OMAHA, Neb. — Union Pacific’s operations are recovering as more conductors graduate from training classes and are deployed in revenue service, executives said at an investor conference today.

UP’s traffic is up 2% in the quarter to date, but would be higher if not for ongoing service problems related to crew shortages, particularly on the railroad’s northern tier from Nebraska to the Pacific Northwest. “However, that impact lessens each day,” Chief Financial Officer Jennifer Hamann says.

Various performance metrics — including terminal dwell, average train velocity, and car miles per day — are trending in the right direction as the railroad works off excess car inventory, Eric Gehringer, executive vice president of operations, told the Deutsche Bank 2022 Transportation Conference.

As UP slowed down in April, shippers added more cars to their fleets to offset the impact of longer transit times. But that only exacerbated the congestion and further slowed the railroad. With excess inventory down, UP has been able to put some of its stored freight cars back in service.

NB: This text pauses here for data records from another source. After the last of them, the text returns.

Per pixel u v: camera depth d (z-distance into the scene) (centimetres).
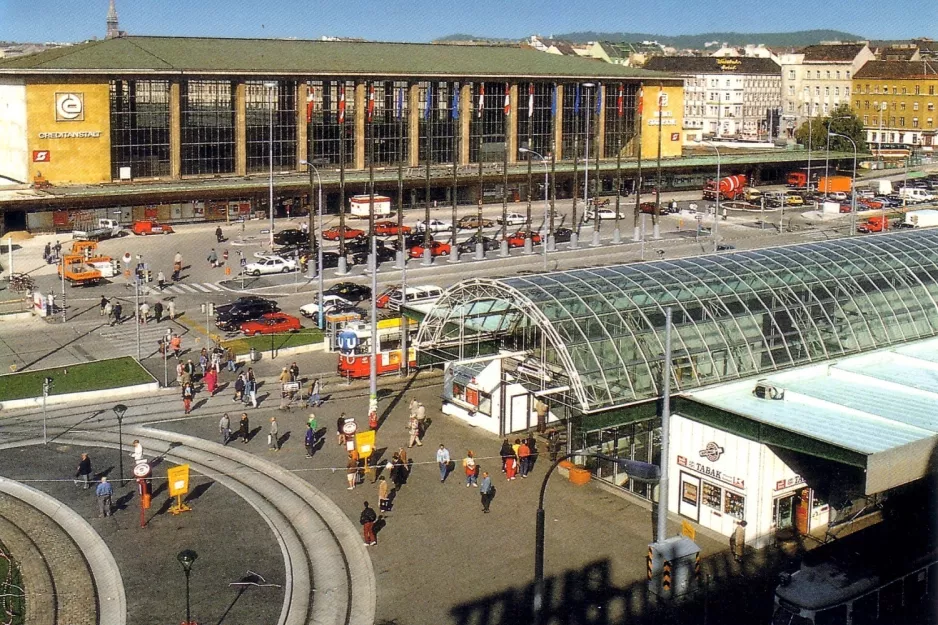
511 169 14712
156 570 3962
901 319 5647
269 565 4025
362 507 4594
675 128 16888
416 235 11500
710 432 4422
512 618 3625
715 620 3606
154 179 12606
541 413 5594
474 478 4812
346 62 14038
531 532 4341
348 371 6581
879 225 12875
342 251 9906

Some 597 new conductors have completed training and are in revenue service, with another 525 currently in training classes. UP also is getting a boost from the fact that Father’s Day, the Fourth of July, and peak vacation season — all times when more train crews take time off — are now past.

Man in blue coat speaking
Union Pacific’s Eric Gehringer. (David Lassen)

“Crew availability is starting to improve more than just a little bit,” Gehringer says, due to a combination of the new hires and making better use of existing train and engine employees.

UP’s recrew rate — which measures trains that require more than one crew to move over a single crew district — has improved from 11% in April to 6.5% today, he says.

With operations improving, the railroad has parked some of the 100 locomotives it pulled from storage earlier this year. Those units will be held in reserve to handle anticipated traffic growth late this year as well as in 2023, when Schneider will shift its intermodal business from BNSF Railway to UP.

To prepare for Schneider and growth from other intermodal customers, UP is in the midst of capacity expansion projects at its terminals in Lathrop and West Colton, Calif.

Gehringer emphasized that the only reason the hump at Davidson Yard in Fort Worth was reactivated was to handle some of the classification work done at West Colton while the intermodal terminal construction is under way. Once the intermodal terminal capacity project is complete, Davidson’s hump will be idled again, he says.

UP opened the intermodal terminal at West Colton last year in order to better serve the transload market in California’s Inland Empire, where goods are transferred from marine containers to domestic containers for the trip to inland intermodal terminals. The expansion project will boost the terminal’s capacity from 45,000 lifts annually to 120,000.

3 thoughts on “Union Pacific operations recovery continues as crew ranks rise

  1. Instead of storing those locomotives again why not leave some at all yards that make up trains to be used to protect locomotive failures and traffic surges? Hell it costs money to round them up and take them to storage sites and then pull them out again. Aw hell———————–.

  2. It is actually cheaper to store them. When I worked for Conrail a stored locomotive did not accrue time on it’s blue card, so the 92 day and the 1 and 2 year inspection dates were advanced by the amount of days the loco was stored. It was a fairly easy process to reactivate a loco that was only stored for say 6 months. I’m not sure these rules still apply.

  3. Velocity would probably be better if they didn’t park trains for so long. Omaha/Fremont area had a number of them this past weekend.
    I see the theft problem still exists as saw a parked intermodal at Council Bluffs with a few open doors (EB). Monday AM saw a EB intermodal at Rochelle camera with open doors.